> **文書抜粋**
·····

『呪術廻戦』を25巻まで読んで

いずれ買おうと思っていたところでkindleの半額セールがあり、大人買いしていた。そして今日、最新刊も読んだ上での感想を。


過剰な複雑さに困惑

一度通読した時点での感想に過ぎないのだが、渋谷事変あたりからバトルもストーリーも複雑すぎないだろうか。いや、複雑な事自体が悪いわけではないのだが、このマンガの場合は本当にただ複雑なだけで、それが面白さに寄与していない印象がある。

バトルの複雑さ

本作のバトルは呪力による能力バトルである。加えて「領域展開」という要素も加わっている。だが、各種の能力についても、領域展開についても、設定が複雑すぎて頭の整理が追い付かない。

色々と設定が盛り込まれ、展開に理由付けがなされているバトルというのは面白いものだが、もっとスッキリさせたほうが断然面白いのではないだろうか。

·····

> **記録データ**
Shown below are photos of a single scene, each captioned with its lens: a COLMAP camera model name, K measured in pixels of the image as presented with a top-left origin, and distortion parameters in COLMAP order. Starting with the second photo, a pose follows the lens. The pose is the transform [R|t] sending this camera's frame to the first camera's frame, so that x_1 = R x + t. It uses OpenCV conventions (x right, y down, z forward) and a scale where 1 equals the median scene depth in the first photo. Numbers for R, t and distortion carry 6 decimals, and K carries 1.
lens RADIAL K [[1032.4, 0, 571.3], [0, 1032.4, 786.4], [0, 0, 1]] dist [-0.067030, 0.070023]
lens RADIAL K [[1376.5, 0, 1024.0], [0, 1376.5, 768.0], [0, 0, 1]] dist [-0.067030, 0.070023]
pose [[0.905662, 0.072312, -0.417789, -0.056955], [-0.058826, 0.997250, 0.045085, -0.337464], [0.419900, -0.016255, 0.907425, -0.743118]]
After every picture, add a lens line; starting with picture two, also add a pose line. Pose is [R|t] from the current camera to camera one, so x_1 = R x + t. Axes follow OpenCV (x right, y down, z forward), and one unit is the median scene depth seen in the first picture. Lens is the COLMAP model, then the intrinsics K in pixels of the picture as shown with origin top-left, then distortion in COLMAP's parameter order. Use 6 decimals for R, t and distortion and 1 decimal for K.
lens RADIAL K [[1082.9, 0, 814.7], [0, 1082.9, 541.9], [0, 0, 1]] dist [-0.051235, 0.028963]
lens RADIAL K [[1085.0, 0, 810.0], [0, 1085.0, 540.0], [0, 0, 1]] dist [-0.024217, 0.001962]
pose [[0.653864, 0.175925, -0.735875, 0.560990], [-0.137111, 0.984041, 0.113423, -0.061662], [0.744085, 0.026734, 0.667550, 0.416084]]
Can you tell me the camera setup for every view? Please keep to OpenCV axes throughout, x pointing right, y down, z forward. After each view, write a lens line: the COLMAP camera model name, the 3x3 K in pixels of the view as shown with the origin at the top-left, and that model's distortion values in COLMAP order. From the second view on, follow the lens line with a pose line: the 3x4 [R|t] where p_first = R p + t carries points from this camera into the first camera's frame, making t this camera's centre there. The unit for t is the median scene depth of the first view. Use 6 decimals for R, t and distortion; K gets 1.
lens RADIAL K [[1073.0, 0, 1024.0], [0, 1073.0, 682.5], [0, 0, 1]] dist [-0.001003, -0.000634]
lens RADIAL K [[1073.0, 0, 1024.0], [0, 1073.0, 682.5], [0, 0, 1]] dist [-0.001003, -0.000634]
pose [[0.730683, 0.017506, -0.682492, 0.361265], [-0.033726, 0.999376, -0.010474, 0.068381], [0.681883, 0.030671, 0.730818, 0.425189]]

·····

> **作業一覧**
a: 呪術廻戦の感想文で、筆者がまとめ買いするきっかけになったものは何か。
b: 呪術廻戦の感想文を、最後の文のあとから書き継ぐこと。

> **結果**
a: kindleの半額セール

b:
ストーリーの複雑さ

登場人物が多く、ストーリーに絡んでいる要素も多い。登場人物の名前も憶えづらく、死滅回游にいたってはグチャグチャしすぎではないだろうか。

やはりこれも、設定を詰め込みすぎているように感じる。何度も読み返しながら最新刊を心待ちにしているような読者にとってはご褒美なのだろうが、真っすぐ通読しようとする自分のような人間にはかなり厳しい。

展開、突き放しすぎでは

渋谷事変以降、かなり厳しい展開が続いているように見える。特に24巻まで読んだ時点では、虎杖が懸命に頑張っていることが報われなさすぎだろという思いが強かった。

思えば虎杖、渋谷事変からは重要な敵には勝っていないんじゃないだろうか。バッタと河童に勝ったことぐらいしか思い出せない。もちろん、構想としてはこのあと活躍していくのだろうけど。

キャラクターと人間描写がメチャクチャいい

おそらく、世間的にはバトルも展開も評判がいいのだろう。しかし自分の中ではとにかくキャラクターと人物描写が素晴らしいマンガだという位置づけだ。

おにぎりの具しか発話しない人とか、当然のようにいるロボとパンダとか、とにかく相撲がしたいだけの河童とか。そうはお目にかかれないキャラクターたちである。

そういった独特でユーモアのあるキャラ付けをしているだけでなく、人物としての深みもしっかりと感じ取れる。特に虎杖と釘崎の人格は深みがあってメチャクチャよかった。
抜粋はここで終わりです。